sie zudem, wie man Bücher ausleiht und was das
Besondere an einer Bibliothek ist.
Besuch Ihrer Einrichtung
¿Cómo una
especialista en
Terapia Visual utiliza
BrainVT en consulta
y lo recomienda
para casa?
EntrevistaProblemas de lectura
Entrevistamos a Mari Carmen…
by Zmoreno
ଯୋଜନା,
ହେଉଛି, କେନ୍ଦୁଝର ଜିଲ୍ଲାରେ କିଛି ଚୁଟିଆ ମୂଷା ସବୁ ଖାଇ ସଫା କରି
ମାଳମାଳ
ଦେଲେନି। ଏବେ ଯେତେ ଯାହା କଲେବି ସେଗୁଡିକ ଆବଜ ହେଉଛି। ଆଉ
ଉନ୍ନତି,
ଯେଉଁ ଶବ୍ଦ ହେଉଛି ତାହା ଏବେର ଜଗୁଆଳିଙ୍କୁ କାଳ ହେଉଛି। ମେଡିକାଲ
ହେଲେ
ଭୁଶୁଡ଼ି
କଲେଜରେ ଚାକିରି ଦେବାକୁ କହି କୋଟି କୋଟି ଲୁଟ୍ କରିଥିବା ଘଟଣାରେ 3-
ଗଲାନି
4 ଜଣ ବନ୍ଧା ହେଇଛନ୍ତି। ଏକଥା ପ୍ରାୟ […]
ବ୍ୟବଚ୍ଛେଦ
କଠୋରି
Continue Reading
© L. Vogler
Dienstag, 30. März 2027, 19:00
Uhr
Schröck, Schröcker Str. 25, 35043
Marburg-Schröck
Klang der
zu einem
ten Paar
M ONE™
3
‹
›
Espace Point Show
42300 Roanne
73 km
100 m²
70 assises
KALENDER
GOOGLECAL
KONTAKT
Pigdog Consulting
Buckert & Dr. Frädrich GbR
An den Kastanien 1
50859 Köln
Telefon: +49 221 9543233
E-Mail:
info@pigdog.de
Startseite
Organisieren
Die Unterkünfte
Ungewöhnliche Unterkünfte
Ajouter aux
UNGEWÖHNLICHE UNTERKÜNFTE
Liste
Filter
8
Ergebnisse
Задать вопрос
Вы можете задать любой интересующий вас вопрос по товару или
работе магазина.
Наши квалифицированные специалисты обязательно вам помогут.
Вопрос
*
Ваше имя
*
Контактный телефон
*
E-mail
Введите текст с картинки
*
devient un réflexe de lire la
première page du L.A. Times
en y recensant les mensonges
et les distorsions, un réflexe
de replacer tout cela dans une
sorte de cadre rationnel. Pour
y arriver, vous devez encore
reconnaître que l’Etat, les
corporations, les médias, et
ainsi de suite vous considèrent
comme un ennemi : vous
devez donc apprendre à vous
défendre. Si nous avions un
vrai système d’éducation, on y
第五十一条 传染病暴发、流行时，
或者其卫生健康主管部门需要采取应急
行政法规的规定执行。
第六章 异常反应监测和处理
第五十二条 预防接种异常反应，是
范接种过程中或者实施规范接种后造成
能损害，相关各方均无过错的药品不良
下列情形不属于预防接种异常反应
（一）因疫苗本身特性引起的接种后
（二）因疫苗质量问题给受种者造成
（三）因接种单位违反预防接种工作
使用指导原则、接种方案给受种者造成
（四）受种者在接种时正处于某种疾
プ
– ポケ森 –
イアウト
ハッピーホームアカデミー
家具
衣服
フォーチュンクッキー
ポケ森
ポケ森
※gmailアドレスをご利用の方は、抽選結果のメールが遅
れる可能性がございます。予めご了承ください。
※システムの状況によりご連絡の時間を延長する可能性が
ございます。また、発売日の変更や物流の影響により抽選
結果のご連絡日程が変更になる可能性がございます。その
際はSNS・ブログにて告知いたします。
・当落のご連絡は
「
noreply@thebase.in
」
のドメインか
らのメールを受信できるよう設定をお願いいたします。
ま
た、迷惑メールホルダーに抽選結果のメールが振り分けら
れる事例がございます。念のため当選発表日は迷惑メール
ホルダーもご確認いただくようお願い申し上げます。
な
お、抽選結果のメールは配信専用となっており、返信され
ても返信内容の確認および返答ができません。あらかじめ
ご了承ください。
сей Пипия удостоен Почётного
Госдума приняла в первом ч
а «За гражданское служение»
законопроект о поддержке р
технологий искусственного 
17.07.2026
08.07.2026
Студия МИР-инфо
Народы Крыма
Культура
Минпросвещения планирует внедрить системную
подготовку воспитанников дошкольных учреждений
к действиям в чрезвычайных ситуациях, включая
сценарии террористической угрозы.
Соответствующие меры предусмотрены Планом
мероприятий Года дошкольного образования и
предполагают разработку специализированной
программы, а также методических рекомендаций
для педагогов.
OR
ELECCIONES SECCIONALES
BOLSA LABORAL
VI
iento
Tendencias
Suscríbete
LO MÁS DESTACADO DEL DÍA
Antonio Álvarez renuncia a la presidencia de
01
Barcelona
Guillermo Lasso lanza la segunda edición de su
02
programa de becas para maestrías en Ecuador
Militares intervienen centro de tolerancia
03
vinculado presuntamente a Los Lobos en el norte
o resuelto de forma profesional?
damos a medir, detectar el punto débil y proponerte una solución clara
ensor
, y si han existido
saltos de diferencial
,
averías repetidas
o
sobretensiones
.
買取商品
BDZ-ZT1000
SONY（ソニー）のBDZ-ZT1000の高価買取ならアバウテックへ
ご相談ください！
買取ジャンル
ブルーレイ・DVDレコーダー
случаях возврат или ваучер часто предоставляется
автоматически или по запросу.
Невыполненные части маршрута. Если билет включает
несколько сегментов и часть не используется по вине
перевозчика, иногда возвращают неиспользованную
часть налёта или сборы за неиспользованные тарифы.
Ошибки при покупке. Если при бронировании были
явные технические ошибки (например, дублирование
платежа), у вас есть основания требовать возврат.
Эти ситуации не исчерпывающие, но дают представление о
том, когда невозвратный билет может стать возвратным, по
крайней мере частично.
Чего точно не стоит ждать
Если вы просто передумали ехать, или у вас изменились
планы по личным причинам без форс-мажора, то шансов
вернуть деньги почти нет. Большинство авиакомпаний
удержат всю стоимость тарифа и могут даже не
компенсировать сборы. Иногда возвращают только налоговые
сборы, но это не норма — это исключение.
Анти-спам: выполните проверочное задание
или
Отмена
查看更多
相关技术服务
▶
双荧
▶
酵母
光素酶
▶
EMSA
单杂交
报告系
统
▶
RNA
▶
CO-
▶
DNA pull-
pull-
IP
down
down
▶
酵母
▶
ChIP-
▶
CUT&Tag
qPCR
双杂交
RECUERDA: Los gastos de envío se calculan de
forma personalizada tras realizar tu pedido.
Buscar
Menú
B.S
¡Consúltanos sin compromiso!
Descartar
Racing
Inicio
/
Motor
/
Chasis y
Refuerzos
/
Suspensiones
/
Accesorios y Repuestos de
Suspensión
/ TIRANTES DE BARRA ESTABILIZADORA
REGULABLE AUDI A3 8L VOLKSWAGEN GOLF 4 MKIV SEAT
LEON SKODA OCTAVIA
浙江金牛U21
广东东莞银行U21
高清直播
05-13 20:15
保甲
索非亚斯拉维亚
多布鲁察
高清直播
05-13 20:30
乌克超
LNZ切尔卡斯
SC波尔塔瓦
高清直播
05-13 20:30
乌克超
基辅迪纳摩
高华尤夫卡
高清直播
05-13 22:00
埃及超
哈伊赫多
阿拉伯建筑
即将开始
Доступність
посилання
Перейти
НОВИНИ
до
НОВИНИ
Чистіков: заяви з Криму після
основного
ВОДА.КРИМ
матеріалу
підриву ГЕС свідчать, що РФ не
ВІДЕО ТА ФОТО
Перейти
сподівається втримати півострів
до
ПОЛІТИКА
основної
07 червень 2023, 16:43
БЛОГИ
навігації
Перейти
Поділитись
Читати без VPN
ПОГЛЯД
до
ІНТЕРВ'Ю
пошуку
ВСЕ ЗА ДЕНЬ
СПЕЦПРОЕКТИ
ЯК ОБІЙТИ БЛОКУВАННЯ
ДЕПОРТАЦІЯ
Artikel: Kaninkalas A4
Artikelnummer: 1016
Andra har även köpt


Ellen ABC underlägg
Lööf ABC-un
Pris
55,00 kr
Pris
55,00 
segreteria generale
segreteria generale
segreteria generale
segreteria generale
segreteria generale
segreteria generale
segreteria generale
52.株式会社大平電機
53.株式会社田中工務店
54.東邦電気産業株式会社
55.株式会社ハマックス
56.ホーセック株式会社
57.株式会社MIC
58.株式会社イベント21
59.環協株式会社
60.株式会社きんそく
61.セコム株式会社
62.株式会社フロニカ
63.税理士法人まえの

Request | Copy exactly. The range runs from the line containing "58.株式会社イベント21" through the last line of the data.

The completed task |
58.株式会社イベント21
59.環協株式会社
60.株式会社きんそく
61.セコム株式会社
62.株式会社フロニカ
63.税理士法人まえの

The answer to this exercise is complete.